From ALERT DIVER magazine
 
Oh, I would say it is very S, in the sense that it is a subject of diligent study by competent researchers using scientific methods. Like most areas that science studies, the subject matter is complex and there are no easy answers.

WRT decompression science, I think it's fascinating (and instructive) that thousands of untrained Miskito lobster divers make a dozen dives a day, for weeks at a time, to depths exceeding 100 fsw, and for the most part, DO NOT get DCS. To me this is evidence of a huge and largely unexplained (to me, anyway :idk:) variability in the DCS phenomenon. Thus, the "fuzzy line in the grey zone".

The Dives

Miskito Indians dive for spiny lobster and conch in the fishing banks off of Honduras between the Bay Islands and the remote Swan Islands.

A typical lobster dive trip lasts 18 days. Boats pick up divers in Puerto Lempira and travel two to three days to reach the fishing banks. Then they do what defies imagination: They dive for 12 straight days, making between eight and 12 dives each day to depths between 100 and 140 feet. Depending on the size of the dive boat, there are 40 to 60 divers on board, which means that a single dive boat can be responsible for up to 720 dives in a single day. For each diver, there is also a cayuquero, a teenage boy who rows the diver into position. Each team (diver and cayuquero) loads a cayuco (canoe) with four scuba cylinders and sets out to dive. The diver catches as many lobsters as he can, and when he runs out of air, he returns to the surface, immediately swaps tanks and returns to the bottom. After the diver has gone through all four tanks, the team returns to the dive boat for another four tanks, drops off their catch and returns to fishing.


From ALERT DIVER magazine

Mike,
I'm not sure where you got the impression that the Moskito's are not experiencing DCS injuries. The truth is they are not only being injured by DCS but are suffering very serious injuries at alarming rates. That was basically the point of the Alert Diver's article.

As noted by NatGeo
In many families in La Moskitia, Honduras, decompression sickness--and the paralysis that comes from it--strikes more than one member. .... two brothers became injured on separate dives, more than a year apart. They said they knew of families with three or four brothers who all had dive-related paralysis.

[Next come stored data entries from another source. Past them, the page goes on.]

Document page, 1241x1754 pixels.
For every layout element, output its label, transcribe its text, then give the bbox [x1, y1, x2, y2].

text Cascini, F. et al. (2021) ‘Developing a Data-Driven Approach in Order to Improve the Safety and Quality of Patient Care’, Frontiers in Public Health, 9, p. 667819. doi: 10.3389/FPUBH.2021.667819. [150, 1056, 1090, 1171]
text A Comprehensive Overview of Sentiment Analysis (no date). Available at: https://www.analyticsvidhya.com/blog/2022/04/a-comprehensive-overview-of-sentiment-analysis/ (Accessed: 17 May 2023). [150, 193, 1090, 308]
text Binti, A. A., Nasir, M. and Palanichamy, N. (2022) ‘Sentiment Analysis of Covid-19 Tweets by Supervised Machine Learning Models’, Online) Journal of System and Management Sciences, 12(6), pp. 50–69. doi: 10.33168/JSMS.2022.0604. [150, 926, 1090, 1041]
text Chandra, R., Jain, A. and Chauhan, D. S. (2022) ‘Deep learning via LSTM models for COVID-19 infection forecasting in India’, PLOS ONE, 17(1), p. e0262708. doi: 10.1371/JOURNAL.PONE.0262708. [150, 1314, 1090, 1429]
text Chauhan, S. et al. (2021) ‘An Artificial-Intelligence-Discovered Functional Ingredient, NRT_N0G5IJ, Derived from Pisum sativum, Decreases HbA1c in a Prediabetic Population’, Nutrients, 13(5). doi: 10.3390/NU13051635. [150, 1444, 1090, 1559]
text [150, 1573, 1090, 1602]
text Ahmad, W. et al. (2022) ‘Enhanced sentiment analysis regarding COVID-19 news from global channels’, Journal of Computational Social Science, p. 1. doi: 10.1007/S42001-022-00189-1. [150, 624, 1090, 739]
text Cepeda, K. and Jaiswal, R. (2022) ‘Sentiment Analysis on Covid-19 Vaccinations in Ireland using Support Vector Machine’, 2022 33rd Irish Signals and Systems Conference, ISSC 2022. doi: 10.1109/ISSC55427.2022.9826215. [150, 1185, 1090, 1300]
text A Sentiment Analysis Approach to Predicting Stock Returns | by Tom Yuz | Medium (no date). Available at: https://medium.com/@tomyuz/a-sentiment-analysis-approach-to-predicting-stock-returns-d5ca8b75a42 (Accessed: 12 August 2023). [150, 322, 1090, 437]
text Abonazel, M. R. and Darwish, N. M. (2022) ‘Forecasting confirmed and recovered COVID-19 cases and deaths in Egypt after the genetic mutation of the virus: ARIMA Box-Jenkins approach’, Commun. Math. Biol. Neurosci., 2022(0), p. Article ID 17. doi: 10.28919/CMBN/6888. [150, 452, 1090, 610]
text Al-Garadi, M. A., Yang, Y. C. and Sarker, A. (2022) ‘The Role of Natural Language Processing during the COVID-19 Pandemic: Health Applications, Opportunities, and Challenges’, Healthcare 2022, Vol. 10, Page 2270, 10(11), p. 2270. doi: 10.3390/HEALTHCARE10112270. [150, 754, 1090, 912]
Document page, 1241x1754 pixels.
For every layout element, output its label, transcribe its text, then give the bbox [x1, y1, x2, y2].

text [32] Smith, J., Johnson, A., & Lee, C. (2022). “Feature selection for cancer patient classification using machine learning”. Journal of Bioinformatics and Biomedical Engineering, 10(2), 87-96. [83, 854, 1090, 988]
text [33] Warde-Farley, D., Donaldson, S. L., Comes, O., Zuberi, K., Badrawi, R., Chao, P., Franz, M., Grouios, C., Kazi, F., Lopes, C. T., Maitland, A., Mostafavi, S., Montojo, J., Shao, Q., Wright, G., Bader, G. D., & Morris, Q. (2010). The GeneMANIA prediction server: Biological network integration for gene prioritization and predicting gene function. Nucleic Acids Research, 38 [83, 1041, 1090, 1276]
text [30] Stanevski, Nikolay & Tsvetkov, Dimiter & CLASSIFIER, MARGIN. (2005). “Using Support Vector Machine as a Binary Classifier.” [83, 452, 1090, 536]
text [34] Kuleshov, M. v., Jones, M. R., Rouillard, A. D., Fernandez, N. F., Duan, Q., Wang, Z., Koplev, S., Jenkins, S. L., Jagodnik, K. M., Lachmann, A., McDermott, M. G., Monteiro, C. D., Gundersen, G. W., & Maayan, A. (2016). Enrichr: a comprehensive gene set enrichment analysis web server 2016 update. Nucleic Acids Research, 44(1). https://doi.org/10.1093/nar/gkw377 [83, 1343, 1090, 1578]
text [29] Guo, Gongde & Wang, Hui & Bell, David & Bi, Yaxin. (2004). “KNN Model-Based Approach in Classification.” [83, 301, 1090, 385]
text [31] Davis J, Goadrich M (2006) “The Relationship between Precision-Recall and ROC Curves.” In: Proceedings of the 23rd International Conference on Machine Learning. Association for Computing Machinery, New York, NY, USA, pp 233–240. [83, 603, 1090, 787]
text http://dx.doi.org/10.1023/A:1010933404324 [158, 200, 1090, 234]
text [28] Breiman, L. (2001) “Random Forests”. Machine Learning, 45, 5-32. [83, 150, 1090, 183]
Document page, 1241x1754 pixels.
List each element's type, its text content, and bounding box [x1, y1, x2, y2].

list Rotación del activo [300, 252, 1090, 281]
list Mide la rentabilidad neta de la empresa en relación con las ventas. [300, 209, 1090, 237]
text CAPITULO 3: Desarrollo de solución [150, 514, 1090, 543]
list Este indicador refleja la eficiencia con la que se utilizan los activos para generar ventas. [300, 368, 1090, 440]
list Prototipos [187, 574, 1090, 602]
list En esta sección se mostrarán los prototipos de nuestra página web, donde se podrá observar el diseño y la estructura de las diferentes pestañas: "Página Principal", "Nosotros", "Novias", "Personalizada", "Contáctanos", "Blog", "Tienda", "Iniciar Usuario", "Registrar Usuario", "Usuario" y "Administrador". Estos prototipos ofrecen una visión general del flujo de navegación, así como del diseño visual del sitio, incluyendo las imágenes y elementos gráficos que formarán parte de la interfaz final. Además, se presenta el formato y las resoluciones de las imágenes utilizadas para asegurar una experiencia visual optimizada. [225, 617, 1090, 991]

The Association of Handicapped Miskito Indian Lobster Divers has more than 2,000 members. The association does not believe it represents all the Miskito Indians who struggle with some form of paralysis brought on by diving. Those who live in remote villages (some of which lack electricity and running water) rarely make it into the capital of La Moskitia, Puerto Lempira, for treatment. The association has documented more than 400 divers who survived their injuries to return to their villages, but later died at home.

Harvesting is literally costing men their lives. In La Moskitia, there are an estimated 200,000 Miskito Indians. That means approximately one percent of the total population suffers from some disability brought on by diving."


The rest of this article can be seen here:
Miskito divers risk injury and death to feed seafood markets - NatGeo News Watch
 
Mike,
I'm not sure where you got the impression that the Moskito's are not experiencing DCS injuries. The truth is they are not only being injured by DCS but are suffering very serious injuries at alarming rates. That was basically the point of the Alert Diver's article.

I think Mike's point is this: given the nature of these dives -- lingering at 30-50m for hours, repetitively, with no apparent ascent discipline -- why aren't all of these divers getting hit, if not hammered?